What do the lines say, reproduced word for word, from the first of the entries below through the line bearing "[00:00.000]"?

---------- PROVIDED DATA

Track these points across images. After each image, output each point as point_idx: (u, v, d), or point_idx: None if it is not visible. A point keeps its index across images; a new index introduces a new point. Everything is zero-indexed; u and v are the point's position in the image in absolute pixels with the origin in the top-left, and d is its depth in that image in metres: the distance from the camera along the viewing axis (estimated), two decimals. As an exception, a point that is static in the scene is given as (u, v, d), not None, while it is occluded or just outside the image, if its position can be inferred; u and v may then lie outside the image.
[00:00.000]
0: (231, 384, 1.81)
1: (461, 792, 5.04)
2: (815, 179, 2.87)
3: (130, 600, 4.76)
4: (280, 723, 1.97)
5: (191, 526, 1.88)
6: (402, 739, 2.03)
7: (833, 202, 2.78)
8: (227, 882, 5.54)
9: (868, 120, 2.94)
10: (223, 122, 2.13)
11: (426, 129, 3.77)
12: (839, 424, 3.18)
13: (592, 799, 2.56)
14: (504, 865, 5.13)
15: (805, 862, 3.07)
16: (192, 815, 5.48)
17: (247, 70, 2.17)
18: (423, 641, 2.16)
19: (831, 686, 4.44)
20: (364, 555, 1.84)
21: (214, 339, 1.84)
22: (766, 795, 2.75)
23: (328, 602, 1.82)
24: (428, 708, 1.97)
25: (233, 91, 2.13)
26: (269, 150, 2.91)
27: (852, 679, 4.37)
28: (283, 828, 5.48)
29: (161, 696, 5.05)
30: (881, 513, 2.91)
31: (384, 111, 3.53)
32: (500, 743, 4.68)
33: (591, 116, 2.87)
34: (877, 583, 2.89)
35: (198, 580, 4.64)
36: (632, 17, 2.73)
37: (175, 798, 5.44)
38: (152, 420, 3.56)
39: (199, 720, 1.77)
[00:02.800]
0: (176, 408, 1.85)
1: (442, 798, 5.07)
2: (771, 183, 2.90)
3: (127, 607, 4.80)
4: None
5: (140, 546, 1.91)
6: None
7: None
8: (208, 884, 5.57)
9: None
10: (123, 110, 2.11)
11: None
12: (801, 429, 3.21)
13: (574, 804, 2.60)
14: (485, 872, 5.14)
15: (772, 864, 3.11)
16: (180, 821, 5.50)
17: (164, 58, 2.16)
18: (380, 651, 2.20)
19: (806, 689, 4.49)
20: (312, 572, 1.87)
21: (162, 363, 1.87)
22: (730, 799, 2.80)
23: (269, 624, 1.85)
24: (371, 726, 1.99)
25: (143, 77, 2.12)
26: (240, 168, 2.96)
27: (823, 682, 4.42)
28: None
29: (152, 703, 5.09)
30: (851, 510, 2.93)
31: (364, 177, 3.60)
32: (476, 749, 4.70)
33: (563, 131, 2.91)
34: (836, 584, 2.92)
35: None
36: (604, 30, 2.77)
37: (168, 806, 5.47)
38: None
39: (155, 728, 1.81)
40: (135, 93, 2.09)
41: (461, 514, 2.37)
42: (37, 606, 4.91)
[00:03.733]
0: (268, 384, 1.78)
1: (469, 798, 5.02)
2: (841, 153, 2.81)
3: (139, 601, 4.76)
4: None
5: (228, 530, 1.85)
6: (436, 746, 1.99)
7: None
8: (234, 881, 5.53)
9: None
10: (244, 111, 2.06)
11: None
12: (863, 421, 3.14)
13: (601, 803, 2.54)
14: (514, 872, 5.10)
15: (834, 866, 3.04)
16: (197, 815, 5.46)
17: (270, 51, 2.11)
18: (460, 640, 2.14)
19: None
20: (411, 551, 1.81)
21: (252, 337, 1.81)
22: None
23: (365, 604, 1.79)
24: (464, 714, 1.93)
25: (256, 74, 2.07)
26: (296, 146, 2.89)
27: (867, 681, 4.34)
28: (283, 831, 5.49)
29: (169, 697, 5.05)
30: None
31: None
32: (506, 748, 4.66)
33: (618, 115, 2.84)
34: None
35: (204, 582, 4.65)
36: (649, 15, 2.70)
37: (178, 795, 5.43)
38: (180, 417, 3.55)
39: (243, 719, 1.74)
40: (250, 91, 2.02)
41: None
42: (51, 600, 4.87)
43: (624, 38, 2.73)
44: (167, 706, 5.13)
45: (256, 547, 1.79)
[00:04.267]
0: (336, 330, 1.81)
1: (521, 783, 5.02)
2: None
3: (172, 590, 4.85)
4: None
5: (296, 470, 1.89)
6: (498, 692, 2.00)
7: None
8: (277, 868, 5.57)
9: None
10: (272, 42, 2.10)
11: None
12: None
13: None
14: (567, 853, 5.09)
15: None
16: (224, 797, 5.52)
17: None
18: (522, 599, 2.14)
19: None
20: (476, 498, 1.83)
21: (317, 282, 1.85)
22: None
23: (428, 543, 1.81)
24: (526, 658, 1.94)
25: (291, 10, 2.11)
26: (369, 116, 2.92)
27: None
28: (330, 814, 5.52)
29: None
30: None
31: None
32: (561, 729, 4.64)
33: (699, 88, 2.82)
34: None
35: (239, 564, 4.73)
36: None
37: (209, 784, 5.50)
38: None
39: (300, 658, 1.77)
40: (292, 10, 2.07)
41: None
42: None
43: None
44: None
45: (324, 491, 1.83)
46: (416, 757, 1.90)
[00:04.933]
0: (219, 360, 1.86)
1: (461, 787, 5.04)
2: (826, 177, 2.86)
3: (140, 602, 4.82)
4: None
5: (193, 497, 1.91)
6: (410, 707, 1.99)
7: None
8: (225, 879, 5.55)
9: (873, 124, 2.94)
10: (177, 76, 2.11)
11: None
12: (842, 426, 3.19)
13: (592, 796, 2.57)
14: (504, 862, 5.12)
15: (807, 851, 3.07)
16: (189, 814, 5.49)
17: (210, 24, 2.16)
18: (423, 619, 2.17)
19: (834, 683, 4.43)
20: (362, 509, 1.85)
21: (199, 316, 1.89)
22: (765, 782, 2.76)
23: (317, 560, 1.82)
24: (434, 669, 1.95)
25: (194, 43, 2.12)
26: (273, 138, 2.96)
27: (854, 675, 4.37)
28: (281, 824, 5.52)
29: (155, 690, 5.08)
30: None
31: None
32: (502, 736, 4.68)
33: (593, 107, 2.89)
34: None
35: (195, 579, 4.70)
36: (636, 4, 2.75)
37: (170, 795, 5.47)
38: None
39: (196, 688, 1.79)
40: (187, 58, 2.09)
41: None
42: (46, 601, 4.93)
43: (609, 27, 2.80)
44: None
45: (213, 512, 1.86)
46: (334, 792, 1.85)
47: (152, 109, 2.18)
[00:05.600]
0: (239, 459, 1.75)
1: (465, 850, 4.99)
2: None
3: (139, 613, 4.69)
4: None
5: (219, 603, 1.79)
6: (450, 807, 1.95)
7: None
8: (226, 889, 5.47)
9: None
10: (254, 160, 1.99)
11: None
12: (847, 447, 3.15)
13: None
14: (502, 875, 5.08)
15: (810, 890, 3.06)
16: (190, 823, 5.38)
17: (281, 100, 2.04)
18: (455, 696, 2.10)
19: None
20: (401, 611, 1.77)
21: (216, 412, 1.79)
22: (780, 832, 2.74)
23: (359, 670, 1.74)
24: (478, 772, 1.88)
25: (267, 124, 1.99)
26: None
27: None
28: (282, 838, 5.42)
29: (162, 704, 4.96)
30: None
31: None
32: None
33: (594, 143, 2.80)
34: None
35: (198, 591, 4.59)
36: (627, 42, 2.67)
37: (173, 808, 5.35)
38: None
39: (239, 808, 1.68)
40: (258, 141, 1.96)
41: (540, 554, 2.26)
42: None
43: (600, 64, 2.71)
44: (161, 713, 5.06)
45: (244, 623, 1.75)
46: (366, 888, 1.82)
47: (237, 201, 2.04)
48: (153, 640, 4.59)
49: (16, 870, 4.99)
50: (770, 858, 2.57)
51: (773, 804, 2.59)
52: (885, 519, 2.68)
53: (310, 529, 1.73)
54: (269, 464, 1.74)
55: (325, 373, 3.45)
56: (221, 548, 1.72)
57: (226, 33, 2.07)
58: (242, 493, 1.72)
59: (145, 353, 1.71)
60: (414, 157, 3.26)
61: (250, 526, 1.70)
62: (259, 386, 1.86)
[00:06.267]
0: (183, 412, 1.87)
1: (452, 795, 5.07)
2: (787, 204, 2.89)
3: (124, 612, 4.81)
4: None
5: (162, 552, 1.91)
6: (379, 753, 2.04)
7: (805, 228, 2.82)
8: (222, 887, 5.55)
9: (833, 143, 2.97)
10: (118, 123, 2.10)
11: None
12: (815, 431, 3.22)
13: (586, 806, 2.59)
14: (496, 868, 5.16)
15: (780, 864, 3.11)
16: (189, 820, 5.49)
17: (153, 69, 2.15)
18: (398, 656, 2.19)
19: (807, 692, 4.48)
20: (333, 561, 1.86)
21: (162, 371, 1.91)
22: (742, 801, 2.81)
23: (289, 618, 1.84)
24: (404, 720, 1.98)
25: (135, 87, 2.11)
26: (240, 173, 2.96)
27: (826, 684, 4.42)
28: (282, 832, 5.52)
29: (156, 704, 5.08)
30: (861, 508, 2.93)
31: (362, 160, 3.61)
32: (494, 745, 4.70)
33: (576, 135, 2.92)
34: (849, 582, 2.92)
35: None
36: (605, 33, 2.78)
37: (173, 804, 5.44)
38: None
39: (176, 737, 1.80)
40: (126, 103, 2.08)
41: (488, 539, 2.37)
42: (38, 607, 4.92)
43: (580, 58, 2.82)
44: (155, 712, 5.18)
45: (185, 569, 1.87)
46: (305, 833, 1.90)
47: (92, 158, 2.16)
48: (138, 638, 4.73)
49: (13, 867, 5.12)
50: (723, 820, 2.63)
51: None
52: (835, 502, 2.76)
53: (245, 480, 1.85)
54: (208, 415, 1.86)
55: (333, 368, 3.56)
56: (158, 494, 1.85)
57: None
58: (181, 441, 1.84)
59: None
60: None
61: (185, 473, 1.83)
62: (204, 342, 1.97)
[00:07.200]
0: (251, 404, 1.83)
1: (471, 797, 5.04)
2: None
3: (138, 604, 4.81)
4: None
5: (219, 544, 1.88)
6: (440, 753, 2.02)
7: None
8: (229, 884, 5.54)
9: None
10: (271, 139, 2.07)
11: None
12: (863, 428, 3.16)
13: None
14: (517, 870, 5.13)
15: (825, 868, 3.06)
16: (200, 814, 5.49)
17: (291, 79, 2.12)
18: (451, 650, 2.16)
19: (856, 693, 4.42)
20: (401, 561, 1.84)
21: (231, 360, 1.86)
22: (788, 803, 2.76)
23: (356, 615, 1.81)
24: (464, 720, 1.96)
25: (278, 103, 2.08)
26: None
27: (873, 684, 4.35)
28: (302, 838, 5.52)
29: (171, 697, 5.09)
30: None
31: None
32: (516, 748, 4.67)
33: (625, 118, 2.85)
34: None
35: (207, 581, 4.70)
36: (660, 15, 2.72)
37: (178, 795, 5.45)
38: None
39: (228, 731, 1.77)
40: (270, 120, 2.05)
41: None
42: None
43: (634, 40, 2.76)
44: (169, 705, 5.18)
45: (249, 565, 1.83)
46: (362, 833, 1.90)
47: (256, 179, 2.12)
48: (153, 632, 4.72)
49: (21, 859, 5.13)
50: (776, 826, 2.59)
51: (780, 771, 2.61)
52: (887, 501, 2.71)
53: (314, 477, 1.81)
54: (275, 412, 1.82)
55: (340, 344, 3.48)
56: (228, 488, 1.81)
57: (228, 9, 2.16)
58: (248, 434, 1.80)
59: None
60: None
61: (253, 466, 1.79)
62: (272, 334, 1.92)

--------------------

*ANSWER TO THIS EXERCISE:*
Track these points across images. After each image, output each point as point_idx: (u, v, d), or point_idx: None if it is not visible. A point keeps its index across images; a new index introduces a new point. Everything is zero-indexed; u and v are the point's position in the image in absolute pixels with the origin in the top-left, and d is its depth in that image in metres: the distance from the camera along the viewing axis (estimated), two decimals. As an exception, a point that is static in the scene is given as (u, v, d), not None, while it is occluded or just outside the image, if its position can be inferred; u and v may then lie outside the image.
[00:00.000]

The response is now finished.